PROVIDED PASSAGE: Begin
The ensuing events were like a replay of the campus demonstrations of the 1960s. The Gallaudet students, galvanized into uniting against the ignorance, thoughtlessness, and paternalism that for so long had been their lot, took to the streets. They waved placards, blocked traffic, and chanted slogans in sign language. The nation's news media, weary of a long and dull presidential primary campaign, descended on the campus. Jesse Jackson, that canny campaigner and old civil rights worker, was photographed clasping hands in victory with student marchers.

At first I was appalled. After all, I considered myself the unlikeliest person to sympathize with campus upheaval of any kind. I am middle-aged and vividly remember the abortive college sit-ins and takeovers of the 1960s and 1970s. Today I'm paying thousands of dollars a year in tuition for my own collegian. I had expected I would have little accord with anything that disrupted the expensive process of higher learning.
PROVIDED PASSAGE: End
SUPPLIED DATA: Begin
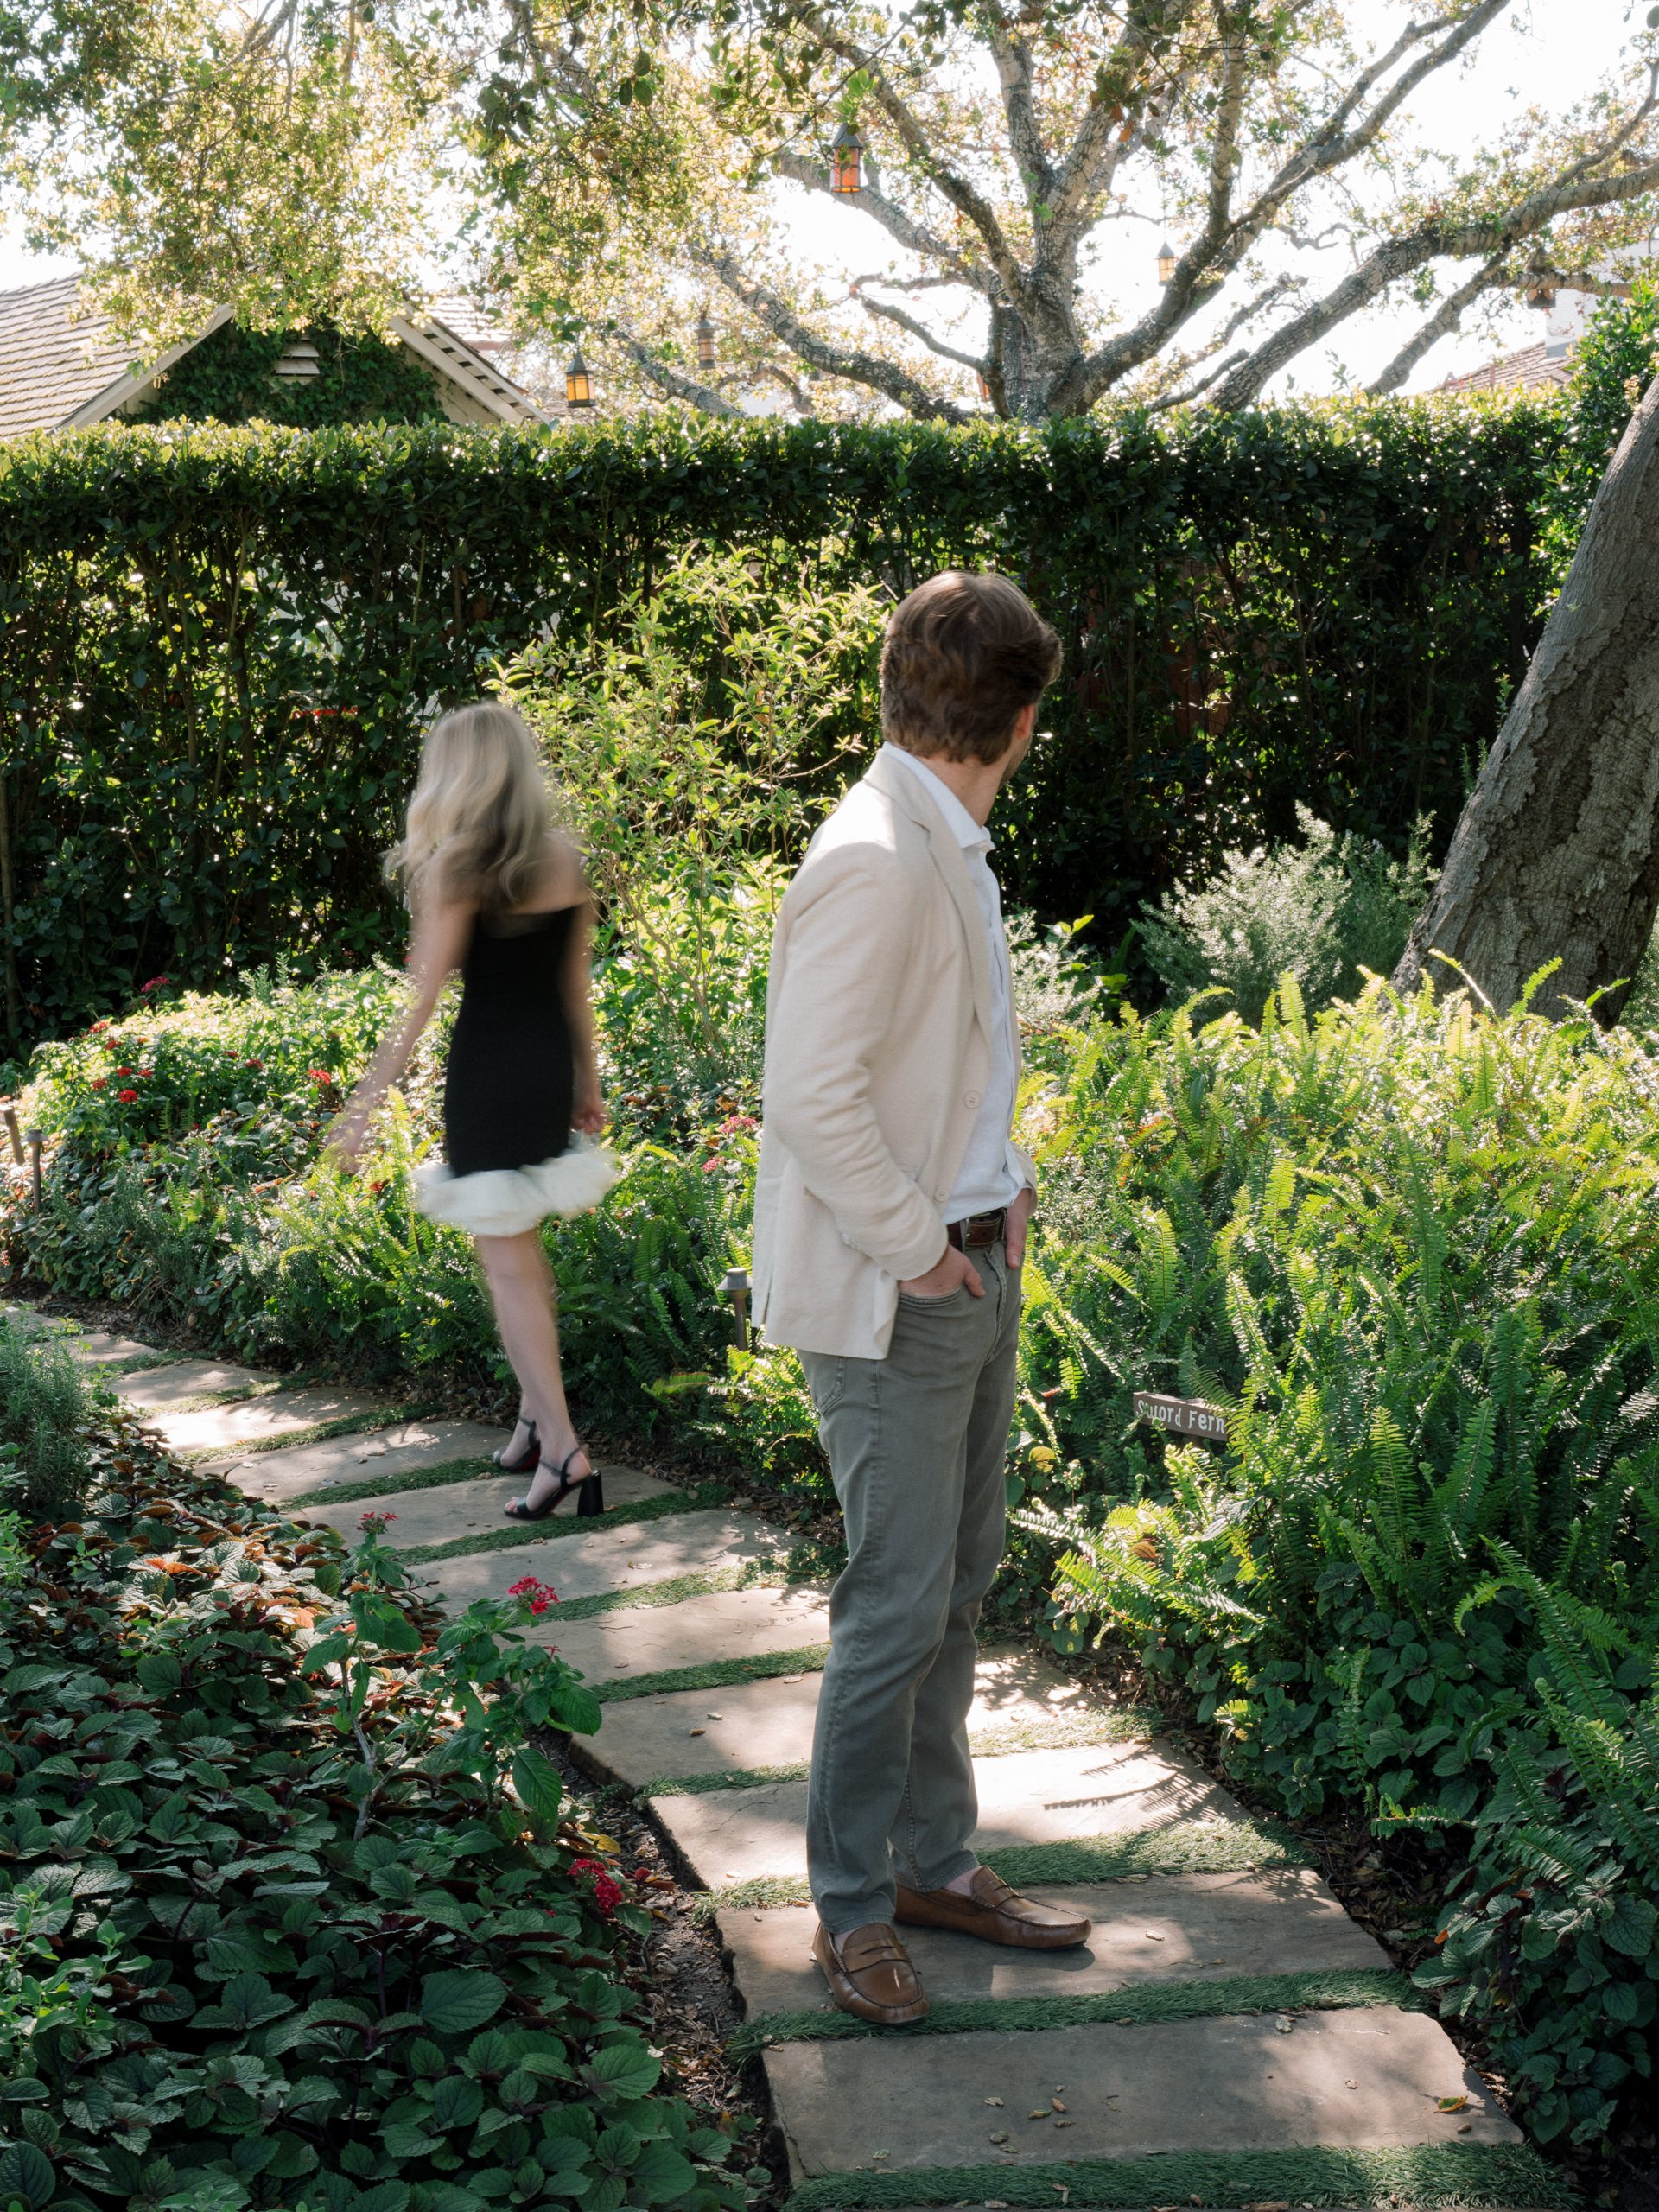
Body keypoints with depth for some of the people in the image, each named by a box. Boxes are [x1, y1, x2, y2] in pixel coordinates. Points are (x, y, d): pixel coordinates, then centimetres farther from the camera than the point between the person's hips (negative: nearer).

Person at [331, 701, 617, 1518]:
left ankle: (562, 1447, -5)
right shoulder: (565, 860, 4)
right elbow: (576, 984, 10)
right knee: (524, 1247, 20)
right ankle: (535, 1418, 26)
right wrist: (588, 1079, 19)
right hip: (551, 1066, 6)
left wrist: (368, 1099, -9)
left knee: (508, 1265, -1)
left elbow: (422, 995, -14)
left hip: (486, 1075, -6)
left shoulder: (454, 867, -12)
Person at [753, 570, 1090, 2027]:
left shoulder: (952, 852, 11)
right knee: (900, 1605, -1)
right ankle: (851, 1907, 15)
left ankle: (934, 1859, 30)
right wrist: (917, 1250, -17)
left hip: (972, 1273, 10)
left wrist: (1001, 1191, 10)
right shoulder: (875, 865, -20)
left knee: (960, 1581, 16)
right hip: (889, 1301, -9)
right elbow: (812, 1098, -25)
SUPPLIED DATA: End
SUPPLIED DATA: Begin
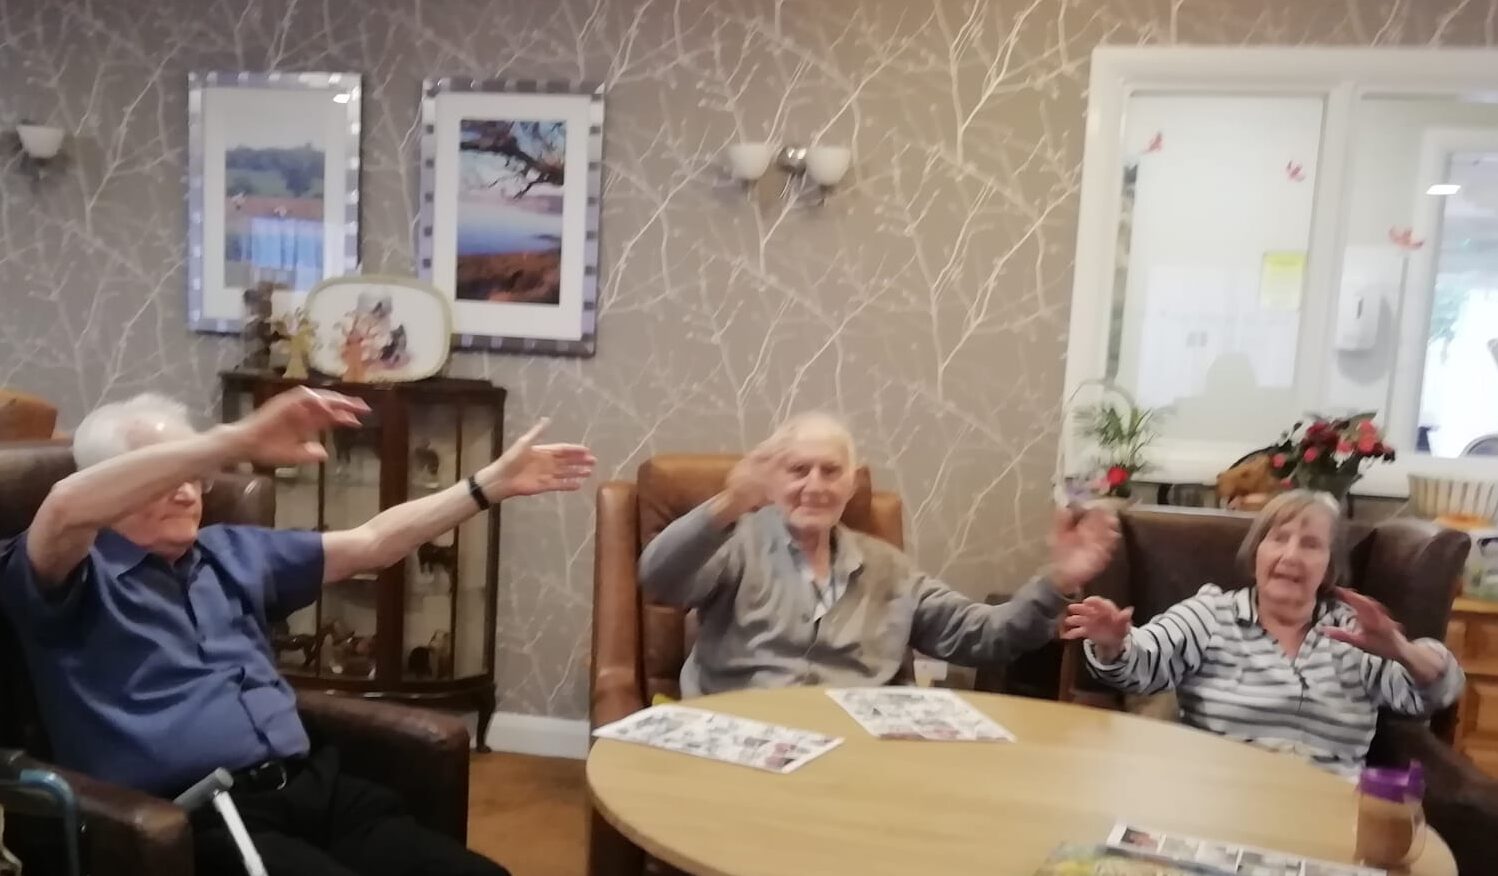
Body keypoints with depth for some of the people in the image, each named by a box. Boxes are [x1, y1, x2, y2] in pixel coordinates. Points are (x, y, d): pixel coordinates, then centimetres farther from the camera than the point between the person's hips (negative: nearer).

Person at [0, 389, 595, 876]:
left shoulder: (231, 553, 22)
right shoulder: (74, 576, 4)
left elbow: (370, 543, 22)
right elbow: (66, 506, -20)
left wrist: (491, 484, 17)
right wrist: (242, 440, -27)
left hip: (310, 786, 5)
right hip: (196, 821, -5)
SUPPLIED DATA: End
APPLY WHAT YOU READ >>
[1] According to the passage on the Gallaudet student protest, why did the nation's news media descend on the campus?
[2] Repeat the part of the passage on the Gallaudet student protest between "At first I was" and "of higher learning.", inclusive.

ANSWERS TO THE EXERCISE >>
[1] The news media descended on the campus because they were weary of a long and dull presidential primary campaign.

[2]
At first I was appalled. After all, I considered myself the unlikeliest person to sympathize with campus upheaval of any kind. I am middle-aged and vividly remember the abortive college sit-ins and takeovers of the 1960s and 1970s. Today I'm paying thousands of dollars a year in tuition for my own collegian. I had expected I would have little accord with anything that disrupted the expensive process of higher learning.